İbn Haldun, insan topluluklarında üretim süreçlerinin tek tek bireyler tarafından değil; sosyal bir organizasyon ve örgütlenme sayesinde gerçekleştirildiğini çok erken bir dönemde vurguluyor. Toplumlar yardımlaşma ve etkin işbölümü sayesinde hem kendi zaruri ihtiyaçlarını karşılayabilirler hem de eğitim, sağlık, savunma gibi kamu hizmetlerini karşılayacak 'fazla geliri' elde edebilirler. İbn Haldun'a göre medeni hayatın kaynağı, toplumsal dayanışma ve işbölümü sayesinde meşru yollarla üretilen bu ekonomik fazlalığın düzenli bir şekilde artışıdır. Dolayısıyla İbn Haldun'a göre toplumsal dayanışma (asabiye) ile ekonomik kazanç ve medeni gelişim arasında doğrudan bir ilişki vardır.
Üretim süreçlerinin temel unsuru insan emeğidir
İnsan toplulukları arasındaki yapısal farklılıkların, büyük ölçüde bu toplulukların uğraştıkları ekonomik aktiviteler arasındaki farklılıklardan kaynaklandığını da vurgular İbn Haldun. Bir anlamda altyapı-üstyapı ilişkisi kurarak ekonomik üretim ve değişim biçimlerini belirleyen yapıların toplumsal yapıları, toplumsal yapıların da insanların kişilik ve karakterlerini biçimlendirdiğini savunur. Ancak bunu Marks gibi bir ekonomik determinizm üzerinden yapmaz. Ekonomik ve toplumsal yapıların dinamik bir biçimde karşılıklı etkileşim halinde olduklarını da kabullenir. Daron Acemoğlu ve James Robinson'un birlikte kaleme aldığı Ulusların Düşüşü adlı eserde yer verdikleri ve farklı toplum kesimlerinin ekonomik süreçlere aktif katılımını gerçekleştiren 'kapsayıcı kurumlar', İbn Haldun'un toplumsal ve ekonomik yapılar arasında öngördüğü ideal ilişki biçimini birebir yansıtır.
İbn Haldun'a göre üretim süreçlerinin temel unsuru insan emeğiyken, mal ve sermaye ise insan emeğinin değeri olarak görülmeli. Toplumun kendi içindeki işbölümü, üretim süreçlerinde uzmanlaşma yoluyla toplumlararası bir işbölümüne dönüşür. Ekonomik olarak ihtiyacı hissedilen kabiliyet ve niteliklerini geliştiren toplumlar refah seviyelerini arttırırlar.

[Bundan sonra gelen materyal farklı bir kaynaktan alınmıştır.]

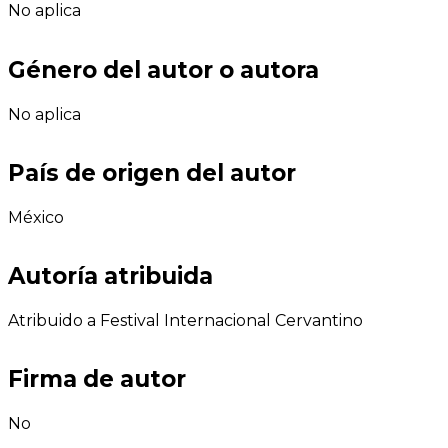
No aplica
Género del autor o autora
No aplica
País de origen del autor
México
Autoría atribuida
Atribuido a Festival Internacional Cervantino
Firma de autor
No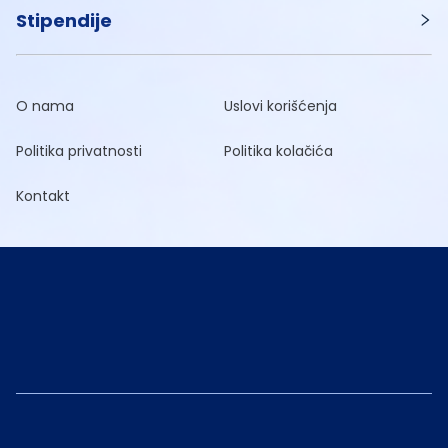
Stipendije
O nama
Uslovi korišćenja
Politika privatnosti
Politika kolačića
Kontakt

Günümüzdeki 'içsel kalkınma' yaklaşımlarına benzer şekilde İbn Haldun da ekonomik gelişmenin motorunu, toplumların fikir ve tecrübe açısından insan sermayesini geliştirmesinde görür. İnsani kalkınma yaklaşımının giderek güç kazandığı günümüzde İbn Haldun'un ekonomik yaklaşımının modern dünyaya verebileceği mesajların sayısı hiç de az değil. Yakın dönemde Michael Porter, Paul Romer gibi yazarların da vurguladığı 'rekabetçi üstünlük' kavramı, toplumların düzenli bir biçimde kendilerini yenileyebilme ve üretim süreçleri ile ilgili yenilikler yapabilme kabiliyetlerini refah farklılıklarının temel sebebi olarak gösterir ki; bu yaklaşım da İbn Haldun'un çizdiği perspektifle uyum gösterir.
Ezcümle; insan onuruna saygılı, ahlak ve erdem boyutunu kaybetmemiş, sosyal dayanışma ve medeniyet inşasını hedefleyen adalet ve yenilikçi bir ekonomik paradigma oluşacaksa, duvardaki ilk tuğla yine İbn Haldun'un düşünceleri olacak.